**Aufgabe:** Weshalb wird das Wort „Liebe“ laut dem Text über die Liebe nur ungern gebraucht?

**Textabschnitt:**
Was ist Liebe? Das Wort ist so belastet und verfälscht, dass ich es ungern gebrauche. Jedermann spricht von Liebe – jedes Magazin, jede Zeitung und jeder Missionar spricht unaufhörlich von Liebe. Ich liebe mein Heimatland, ich liebe meinen König, ich liebe irgendwelche Bücher, ich liebe diesen Berg, ich liebe das Vergnügen, ich liebe meine Frau, ich liebe Gott. Ist Liebe eine Idee? Wenn sie es ist, dann kann sie kultiviert, gehegt und gepflegt, herumgestossen und verunstaltet werden, ganz nach Ihrem Belieben. Wenn Sie sagen, Sie lieben Gott, was bedeutet das? Es bedeutet, dass Sie die Projektion Ihrer eigenen Vorstellungen lieben, eine Projektion Ihrer selbst, die in konventionelle Form gekleidet dem entspricht, was Sie für edel und heilig halten. Darum ist es absoluter Unsinn zu sagen, „Ich liebe Gott“. Wenn Sie Gott anbeten, beten Sie sich selbst an – und das ist keine Liebe.

Textextraktionen je Seite
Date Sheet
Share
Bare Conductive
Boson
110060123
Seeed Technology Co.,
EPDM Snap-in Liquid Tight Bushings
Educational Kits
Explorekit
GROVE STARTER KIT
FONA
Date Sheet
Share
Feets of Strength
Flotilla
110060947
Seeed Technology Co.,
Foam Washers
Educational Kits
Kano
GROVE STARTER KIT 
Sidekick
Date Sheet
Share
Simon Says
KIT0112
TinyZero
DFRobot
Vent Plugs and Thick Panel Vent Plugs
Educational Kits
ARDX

**Lösung:** Weil das Wort so belastet und verfälscht ist.